Plusieurs médias américains ont affirmé qu'un missile balistique nord-coréen est passé vendredi dernier à 100 kilomètres d'un vol d'Air France qui reliait Tokyo à Paris avec à son bord plus de 320 passagers.

Si l'avion avait décollé avec un léger retard de 5 à 10 minutes, il se serait retrouvé en danger car en plein dans la zone d'impact, rapportait la chaîne américaine CNN, en se basant sur les données de FlightRadar24 et des forces de défense japonaises.

Contactée par la radio RFI, la compagnie aérienne a répondu que "même si cette distance était avérée, elle ne remettrait pas en question la sécurité du vol", tout en précisant dans un communiqué qu'en "collaboration avec les autorités", elle "analyse en continu les zones de survol à risque et adapte ses plans de vol en conséquence."

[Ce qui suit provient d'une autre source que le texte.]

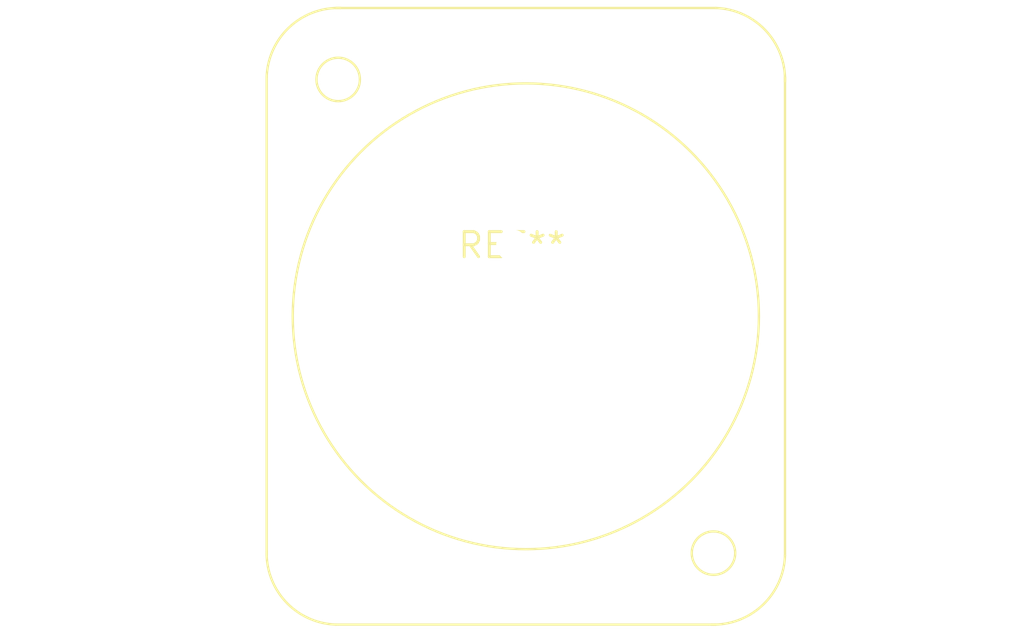
<source format=kicad_pcb>
(kicad_pcb (version 20240108) (generator pcbnew)

  (general
    (thickness 1.6)
  )

  (paper "A4")
  (layers
    (0 "F.Cu" signal)
    (31 "B.Cu" signal)
    (32 "B.Adhes" user "B.Adhesive")
    (33 "F.Adhes" user "F.Adhesive")
    (34 "B.Paste" user)
    (35 "F.Paste" user)
    (36 "B.SilkS" user "B.Silkscreen")
    (37 "F.SilkS" user "F.Silkscreen")
    (38 "B.Mask" user)
    (39 "F.Mask" user)
    (40 "Dwgs.User" user "User.Drawings")
    (41 "Cmts.User" user "User.Comments")
    (42 "Eco1.User" user "User.Eco1")
    (43 "Eco2.User" user "User.Eco2")
    (44 "Edge.Cuts" user)
    (45 "Margin" user)
    (46 "B.CrtYd" user "B.Courtyard")
    (47 "F.CrtYd" user "F.Courtyard")
    (48 "B.Fab" user)
    (49 "F.Fab" user)
    (50 "User.1" user)
    (51 "User.2" user)
    (52 "User.3" user)
    (53 "User.4" user)
    (54 "User.5" user)
    (55 "User.6" user)
    (56 "User.7" user)
    (57 "User.8" user)
    (58 "User.9" user)
  )

  (setup
    (pad_to_mask_clearance 0)
    (pcbplotparams
      (layerselection 0x00010fc_ffffffff)
      (plot_on_all_layers_selection 0x0000000_00000000)
      (disableapertmacros false)
      (usegerberextensions false)
      (usegerberattributes false)
      (usegerberadvancedattributes false)
      (creategerberjobfile false)
      (dashed_line_dash_ratio 12.000000)
      (dashed_line_gap_ratio 3.000000)
      (svgprecision 4)
      (plotframeref false)
      (viasonmask false)
      (mode 1)
      (useauxorigin false)
      (hpglpennumber 1)
      (hpglpenspeed 20)
      (hpglpendiameter 15.000000)
      (dxfpolygonmode false)
      (dxfimperialunits false)
      (dxfusepcbnewfont false)
      (psnegative false)
      (psa4output false)
      (plotreference false)
      (plotvalue false)
      (plotinvisibletext false)
      (sketchpadsonfab false)
      (subtractmaskfromsilk false)
      (outputformat 1)
      (mirror false)
      (drillshape 1)
      (scaleselection 1)
      (outputdirectory "")
    )
  )

  (net 0 "")

  (footprint "Jack_speakON-6.35mm_Neutrik_NLJ2MDXX-V_Vertical" (layer "F.Cu") (at 0 0))

)

</source>
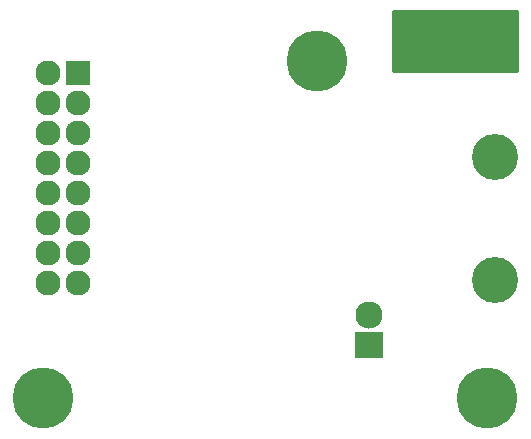
<source format=gbr>
G04 #@! TF.FileFunction,Soldermask,Bot*
%FSLAX46Y46*%
G04 Gerber Fmt 4.6, Leading zero omitted, Abs format (unit mm)*
G04 Created by KiCad (PCBNEW (2015-08-05 BZR 6055, Git fa29c62)-product) date 3/31/2016 4:17:10 PM*
%MOMM*%
G01*
G04 APERTURE LIST*
%ADD10C,0.100000*%
%ADD11C,0.150000*%
%ADD12C,5.162500*%
%ADD13R,2.400000X2.300000*%
%ADD14C,2.300000*%
%ADD15C,3.900000*%
%ADD16R,2.127200X2.127200*%
%ADD17O,2.127200X2.127200*%
%ADD18C,0.254000*%
G04 APERTURE END LIST*
D10*
D11*
X152796051Y-73500000D02*
G75*
G03X152796051Y-73500000I-1796051J0D01*
G01*
X115196051Y-73500000D02*
G75*
G03X115196051Y-73500000I-1796051J0D01*
G01*
X138396051Y-45000000D02*
G75*
G03X138396051Y-45000000I-1796051J0D01*
G01*
D12*
X151000000Y-73500000D03*
X113400000Y-73500000D03*
D13*
X141000000Y-69000000D03*
D14*
X141000000Y-66460000D03*
D15*
X151660000Y-53088000D03*
X151660000Y-63498000D03*
D16*
X116332000Y-45974000D03*
D17*
X113792000Y-45974000D03*
X116332000Y-48514000D03*
X113792000Y-48514000D03*
X116332000Y-51054000D03*
X113792000Y-51054000D03*
X116332000Y-53594000D03*
X113792000Y-53594000D03*
X116332000Y-56134000D03*
X113792000Y-56134000D03*
X116332000Y-58674000D03*
X113792000Y-58674000D03*
X116332000Y-61214000D03*
X113792000Y-61214000D03*
X116332000Y-63754000D03*
X113792000Y-63754000D03*
D12*
X136600000Y-45000000D03*
D18*
G36*
X153543000Y-45847000D02*
X143002000Y-45847000D01*
X143002000Y-40767000D01*
X153543000Y-40767000D01*
X153543000Y-45847000D01*
X153543000Y-45847000D01*
G37*
X153543000Y-45847000D02*
X143002000Y-45847000D01*
X143002000Y-40767000D01*
X153543000Y-40767000D01*
X153543000Y-45847000D01*
M02*

</source>
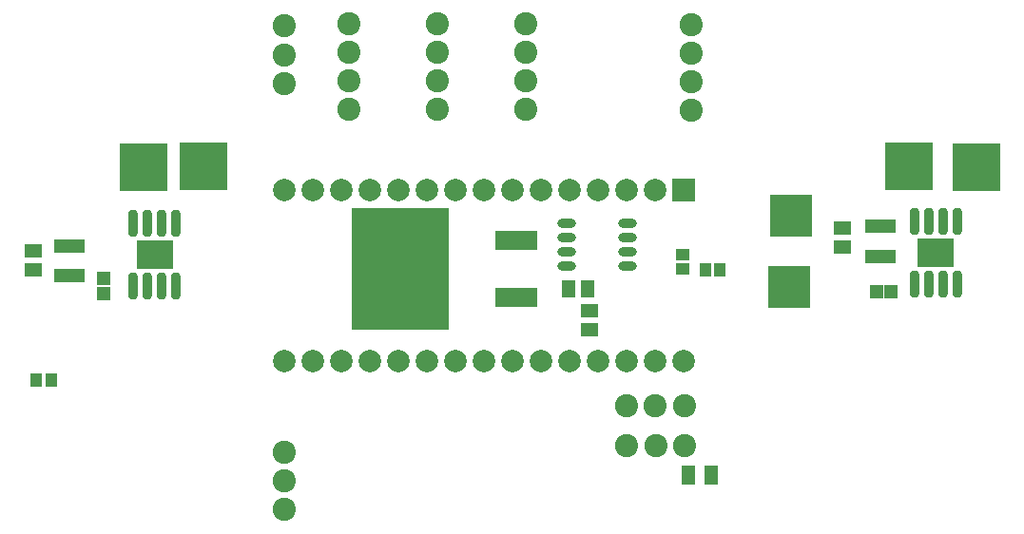
<source format=gbs>
G04*
G04 #@! TF.GenerationSoftware,Altium Limited,Altium Designer,22.5.1 (42)*
G04*
G04 Layer_Color=16711935*
%FSLAX44Y44*%
%MOMM*%
G71*
G04*
G04 #@! TF.SameCoordinates,8C462A5C-675D-4BC4-B2B0-4FF287324B2F*
G04*
G04*
G04 #@! TF.FilePolarity,Negative*
G04*
G01*
G75*
%ADD24R,1.6032X1.2032*%
%ADD25R,1.2032X1.1032*%
%ADD28R,2.0032X2.0032*%
%ADD29C,2.0032*%
%ADD30C,2.0632*%
%ADD49R,3.7032X3.7032*%
G04:AMPARAMS|DCode=50|XSize=2.3532mm|YSize=0.8032mm|CornerRadius=0.2516mm|HoleSize=0mm|Usage=FLASHONLY|Rotation=90.000|XOffset=0mm|YOffset=0mm|HoleType=Round|Shape=RoundedRectangle|*
%AMROUNDEDRECTD50*
21,1,2.3532,0.3000,0,0,90.0*
21,1,1.8500,0.8032,0,0,90.0*
1,1,0.5032,0.1500,0.9250*
1,1,0.5032,0.1500,-0.9250*
1,1,0.5032,-0.1500,-0.9250*
1,1,0.5032,-0.1500,0.9250*
%
%ADD50ROUNDEDRECTD50*%
%ADD51R,3.3032X2.6032*%
%ADD52R,1.3032X1.2032*%
%ADD53R,1.1032X1.2032*%
%ADD54R,4.2032X4.2032*%
%ADD55R,2.8032X1.3032*%
%ADD56R,1.2032X1.3032*%
%ADD57R,1.1532X1.6532*%
%ADD58R,1.2032X1.6032*%
%ADD59O,1.6532X0.8032*%
%ADD60R,3.7032X1.6532*%
%ADD61R,8.7032X10.8532*%
D24*
X1182370Y681990D02*
D03*
Y698990D02*
D03*
X462200Y662060D02*
D03*
Y679060D02*
D03*
X957660Y625720D02*
D03*
Y608720D02*
D03*
D25*
X1040130Y675940D02*
D03*
Y662940D02*
D03*
D28*
X1041400Y732790D02*
D03*
D29*
X1016000D02*
D03*
X990600D02*
D03*
X965200D02*
D03*
X939800D02*
D03*
X914400D02*
D03*
X889000D02*
D03*
X863600D02*
D03*
X838200D02*
D03*
X812800D02*
D03*
X787400D02*
D03*
X762000D02*
D03*
X736600D02*
D03*
X711200D02*
D03*
X685800D02*
D03*
Y580390D02*
D03*
X711200D02*
D03*
X736600D02*
D03*
X762000D02*
D03*
X787400D02*
D03*
X812800D02*
D03*
X838200D02*
D03*
X863600D02*
D03*
X889000D02*
D03*
X914400D02*
D03*
X939800D02*
D03*
X965200D02*
D03*
X990600D02*
D03*
X1016000D02*
D03*
X1041400D02*
D03*
D30*
X1047750Y803910D02*
D03*
Y880110D02*
D03*
Y854710D02*
D03*
Y829310D02*
D03*
X742950Y881330D02*
D03*
Y855930D02*
D03*
Y830530D02*
D03*
Y805130D02*
D03*
X821690Y881330D02*
D03*
Y855930D02*
D03*
Y830530D02*
D03*
Y805130D02*
D03*
X900910Y881330D02*
D03*
Y855930D02*
D03*
Y830530D02*
D03*
Y805130D02*
D03*
X685800Y828040D02*
D03*
Y853690D02*
D03*
Y879340D02*
D03*
X990350Y541020D02*
D03*
X1016000D02*
D03*
X1041650D02*
D03*
X990600Y505460D02*
D03*
X1016250D02*
D03*
X1041900D02*
D03*
X685800Y499610D02*
D03*
Y473960D02*
D03*
Y448310D02*
D03*
D49*
X1135380Y646430D02*
D03*
X1136650Y709930D02*
D03*
D50*
X1247140Y648970D02*
D03*
X1259840D02*
D03*
X1285240D02*
D03*
X1272540D02*
D03*
X1285240Y705470D02*
D03*
X1272490D02*
D03*
X1259740D02*
D03*
X1247140D02*
D03*
X551380Y703890D02*
D03*
X563980D02*
D03*
X576730D02*
D03*
X589480D02*
D03*
X576780Y647390D02*
D03*
X589480D02*
D03*
X564080D02*
D03*
X551380D02*
D03*
D51*
X1265990Y677220D02*
D03*
X570230Y675640D02*
D03*
D52*
X1225700Y642620D02*
D03*
X1212700D02*
D03*
D53*
X464820Y563880D02*
D03*
X477820D02*
D03*
X1073450Y661670D02*
D03*
X1060450D02*
D03*
D54*
X1242060Y754380D02*
D03*
X1301750Y753110D02*
D03*
X613410Y754380D02*
D03*
X560070Y753110D02*
D03*
D55*
X1216660Y700570D02*
D03*
Y673570D02*
D03*
X494030Y683590D02*
D03*
Y656590D02*
D03*
D56*
X524510Y654200D02*
D03*
Y641200D02*
D03*
D57*
X1045530Y478790D02*
D03*
X1065530D02*
D03*
D58*
X955920Y645080D02*
D03*
X938920D02*
D03*
D59*
X991180Y703389D02*
D03*
Y677989D02*
D03*
Y665288D02*
D03*
X936680Y703389D02*
D03*
Y690688D02*
D03*
Y677989D02*
D03*
Y665288D02*
D03*
X991180Y690688D02*
D03*
D60*
X892040Y688340D02*
D03*
Y637540D02*
D03*
D61*
X789040Y662940D02*
D03*
M02*

</source>
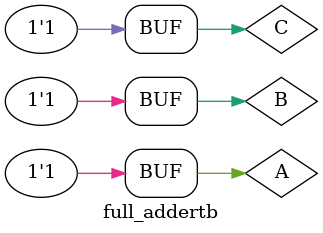
<source format=v>
`timescale 1ns / 1ps


module full_addertb;
reg A,B,C;
wire sum,CARRY;
full_adder1 uut(.A(A),.B(B),.C(C),.SUM(sum),.CARRY(CARRY));
initial
begin
A = 0;
B = 0;
C = 0;
 #100
 A = 0;
B = 0;
C = 1;
 #100
 A = 0;
B = 1;
C = 0;
 #100
A = 0;
B = 1;
C = 1;
#100
A = 1;
B = 0;
C = 0;
#100
A = 1;
B = 0;
C = 1;
#100
A = 1;
B = 1;
C = 0;
#100
A = 1;
B = 1;
C = 1; 
end
endmodule


</source>
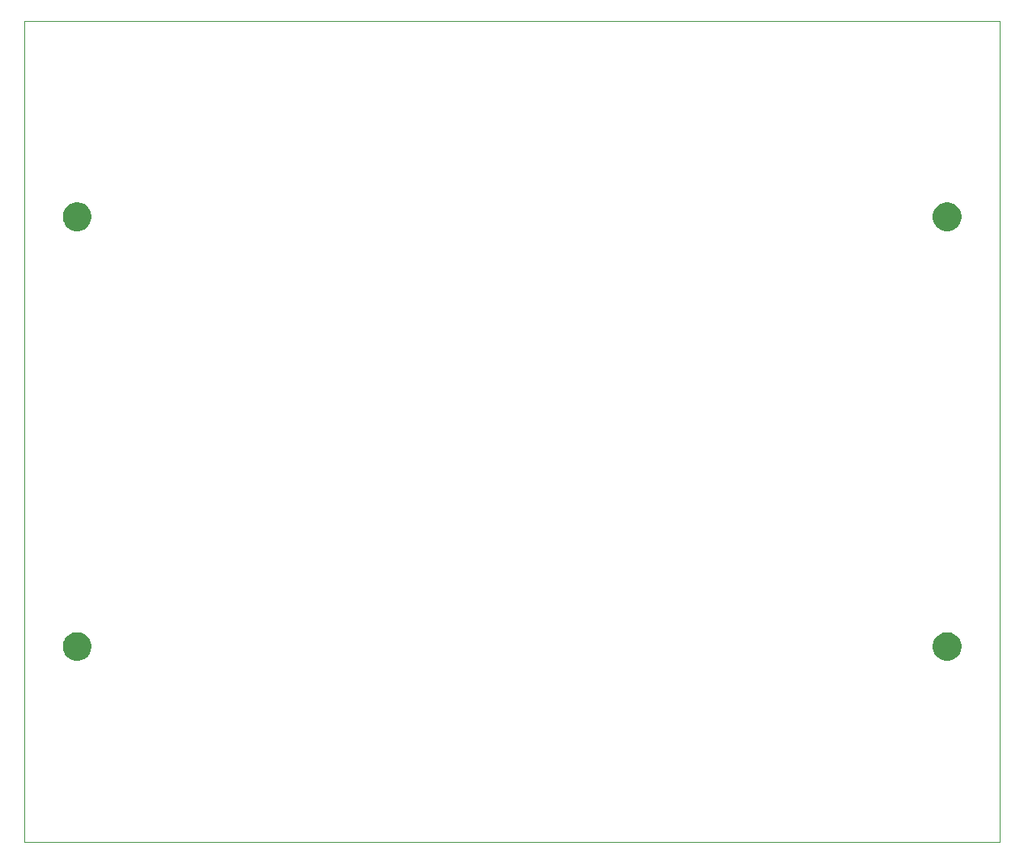
<source format=gbr>
%TF.GenerationSoftware,Altium Limited,Altium Designer,21.6.4 (81)*%
G04 Layer_Color=0*
%FSLAX43Y43*%
%MOMM*%
%TF.SameCoordinates,1AC814DF-7433-4E0E-8A45-847F92D72221*%
%TF.FilePolarity,Positive*%
%TF.FileFunction,Profile,NP*%
%TF.Part,Single*%
G01*
G75*
%TA.AperFunction,Profile*%
%ADD55C,0.025*%
G36*
X95000Y20500D02*
Y20352D01*
X95058Y20062D01*
X95171Y19789D01*
X95335Y19544D01*
X95544Y19335D01*
X95789Y19171D01*
X96062Y19058D01*
X96352Y19000D01*
X96500D01*
X96648D01*
X96938Y19058D01*
X97211Y19171D01*
X97456Y19335D01*
X97665Y19544D01*
X97829Y19789D01*
X97942Y20062D01*
X98000Y20352D01*
Y20500D01*
Y20648D01*
X97942Y20938D01*
X97829Y21211D01*
X97665Y21456D01*
X97456Y21665D01*
X97211Y21829D01*
X96938Y21942D01*
X96648Y22000D01*
X96500D01*
X96352D01*
X96062Y21942D01*
X95789Y21829D01*
X95544Y21665D01*
X95335Y21456D01*
X95171Y21211D01*
X95058Y20938D01*
X95000Y20648D01*
Y20500D01*
D01*
D02*
G37*
G36*
Y65500D02*
Y65352D01*
X95058Y65062D01*
X95171Y64789D01*
X95335Y64544D01*
X95544Y64335D01*
X95789Y64171D01*
X96062Y64058D01*
X96352Y64000D01*
X96500D01*
X96648D01*
X96938Y64058D01*
X97211Y64171D01*
X97456Y64335D01*
X97665Y64544D01*
X97829Y64789D01*
X97942Y65062D01*
X98000Y65352D01*
Y65500D01*
Y65648D01*
X97942Y65938D01*
X97829Y66211D01*
X97665Y66456D01*
X97456Y66665D01*
X97211Y66829D01*
X96938Y66942D01*
X96648Y67000D01*
X96500D01*
X96352D01*
X96062Y66942D01*
X95789Y66829D01*
X95544Y66665D01*
X95335Y66456D01*
X95171Y66211D01*
X95058Y65938D01*
X95000Y65648D01*
Y65500D01*
D01*
D02*
G37*
G36*
X4000Y20500D02*
Y20352D01*
X4058Y20062D01*
X4171Y19789D01*
X4335Y19544D01*
X4544Y19335D01*
X4789Y19171D01*
X5062Y19058D01*
X5352Y19000D01*
X5500D01*
X5648D01*
X5938Y19058D01*
X6211Y19171D01*
X6456Y19335D01*
X6665Y19544D01*
X6829Y19789D01*
X6942Y20062D01*
X7000Y20352D01*
Y20500D01*
Y20648D01*
X6942Y20938D01*
X6829Y21211D01*
X6665Y21456D01*
X6456Y21665D01*
X6211Y21829D01*
X5938Y21942D01*
X5648Y22000D01*
X5500D01*
X5352D01*
X5062Y21942D01*
X4789Y21829D01*
X4544Y21665D01*
X4335Y21456D01*
X4171Y21211D01*
X4058Y20938D01*
X4000Y20648D01*
Y20500D01*
D01*
D02*
G37*
G36*
Y65500D02*
Y65352D01*
X4058Y65062D01*
X4171Y64789D01*
X4335Y64544D01*
X4544Y64335D01*
X4789Y64171D01*
X5062Y64058D01*
X5352Y64000D01*
X5500D01*
X5648D01*
X5938Y64058D01*
X6211Y64171D01*
X6456Y64335D01*
X6665Y64544D01*
X6829Y64789D01*
X6942Y65062D01*
X7000Y65352D01*
Y65500D01*
Y65648D01*
X6942Y65938D01*
X6829Y66211D01*
X6665Y66456D01*
X6456Y66665D01*
X6211Y66829D01*
X5938Y66942D01*
X5648Y67000D01*
X5500D01*
X5352D01*
X5062Y66942D01*
X4789Y66829D01*
X4544Y66665D01*
X4335Y66456D01*
X4171Y66211D01*
X4058Y65938D01*
X4000Y65648D01*
Y65500D01*
D01*
D02*
G37*
D55*
X0Y0D02*
Y86000D01*
X102000D01*
Y0D01*
X0D01*
%TF.MD5,a4d64519980ed6e0542ad0926b6a6f19*%
M02*

</source>
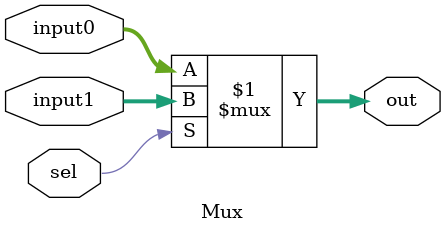
<source format=v>
`timescale 1ns / 1ps


module Mux(
    input [31:0] input0,
    input [31:0] input1,
    input sel,
    output [31:0] out
    );
    
    assign out = sel ? input1 : input0;
endmodule

</source>
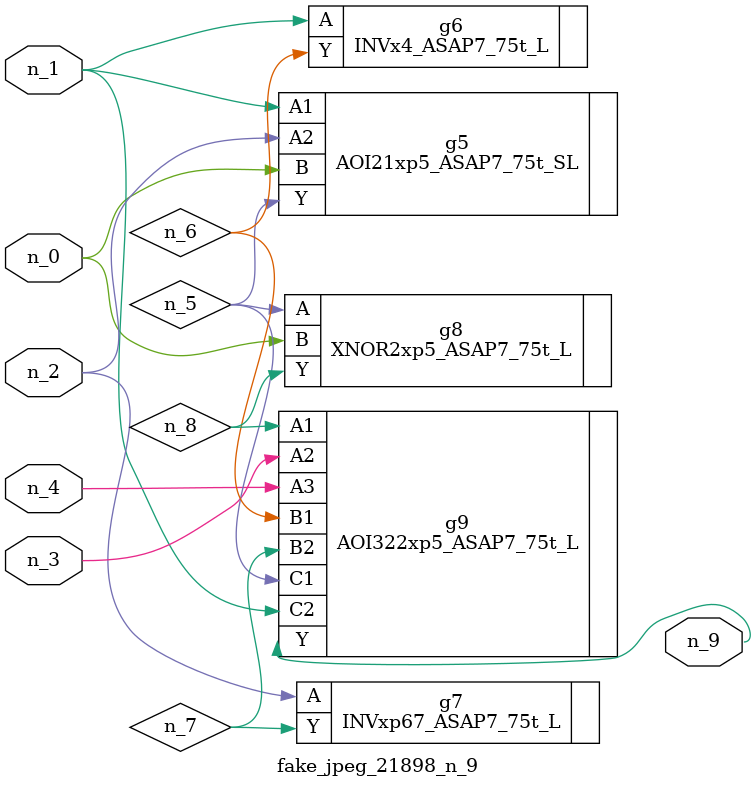
<source format=v>
module fake_jpeg_21898_n_9 (n_3, n_2, n_1, n_0, n_4, n_9);

input n_3;
input n_2;
input n_1;
input n_0;
input n_4;

output n_9;

wire n_8;
wire n_6;
wire n_5;
wire n_7;

AOI21xp5_ASAP7_75t_SL g5 ( 
.A1(n_1),
.A2(n_2),
.B(n_0),
.Y(n_5)
);

INVx4_ASAP7_75t_L g6 ( 
.A(n_1),
.Y(n_6)
);

INVxp67_ASAP7_75t_L g7 ( 
.A(n_2),
.Y(n_7)
);

XNOR2xp5_ASAP7_75t_L g8 ( 
.A(n_5),
.B(n_0),
.Y(n_8)
);

AOI322xp5_ASAP7_75t_L g9 ( 
.A1(n_8),
.A2(n_3),
.A3(n_4),
.B1(n_6),
.B2(n_7),
.C1(n_5),
.C2(n_1),
.Y(n_9)
);


endmodule
</source>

Mais "par mesure de précaution", la compagnie aérienne a tout de même décidé d'élargir sa zone d'exclusion aérienne autour de la Corée du Nord, rapporte DW. Dès lors, les vols Air France en direction de Tokyo et d'Osaka vont durer entre 10 et 30 minutes de plus qu'auparavant. 

Un vol Air France direct Paris-Tokyo dure environ 11 heures et 55 minutes, et 11 heures et 50 minutes pour le vol direct Paris-Osaka.

Malgré toutes les précautions qui peuvent être prises, Mark Rosenker, ancien chef du Bureau américain de sécurité des transports, a estimé sur la chaîne CBS que les contrôles du trafic aérien ne seraient pas capables de "prévenir un avion qu'un missile s'apprête à croiser son chemin."

Depuis le début de l'année, la Corée du Nord a effectué 14 tirs de missiles balistiques.